What the exercise asks: Copy out the text of these items, swapping "IN THEATERS" for "NOW PLAYING" and keeping everything else the same. Leave the pictures out.

The input:

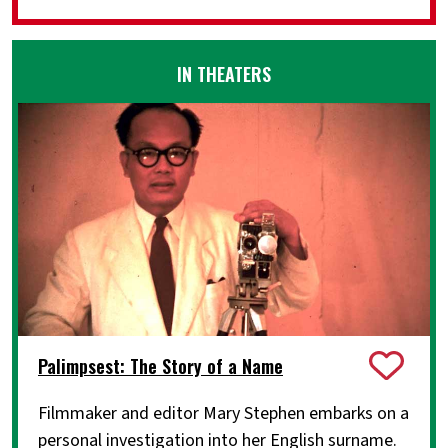
IN THEATERS
Palimpsest: The Story of a Name
Filmmaker and editor Mary Stephen embarks on a
personal investigation into her English surname.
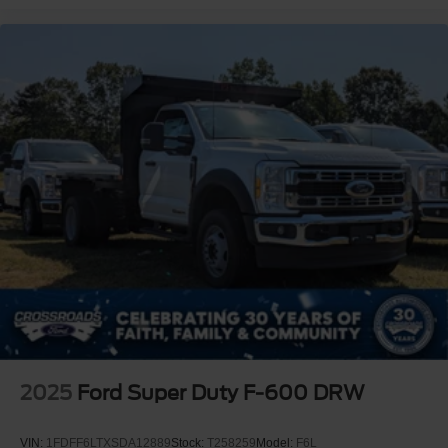
2025
Ford Super Duty F-600 DRW
VIN:
1FDFF6LTXSDA12889
Stock:
T258259
Model:
F6L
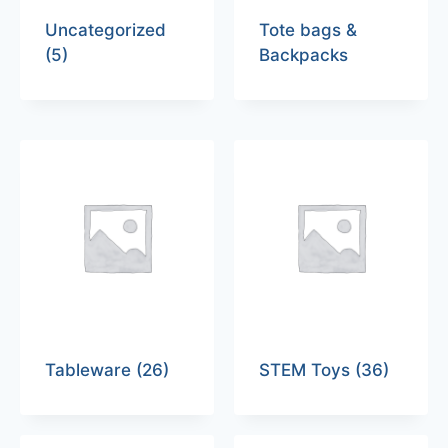
Uncategorized
Tote bags &
(5)
Backpacks
Tableware
(26)
STEM Toys
(36)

Solution to this problem:
NOW PLAYING
Palimpsest: The Story of a Name
Filmmaker and editor Mary Stephen embarks on a
personal investigation into her English surname.
2025
Ford Super Duty F-600 DRW
VIN:
1FDFF6LTXSDA12889
Stock:
T258259
Model:
F6L
Uncategorized
Tote bags &
(5)
Backpacks
Tableware
(26)
STEM Toys
(36)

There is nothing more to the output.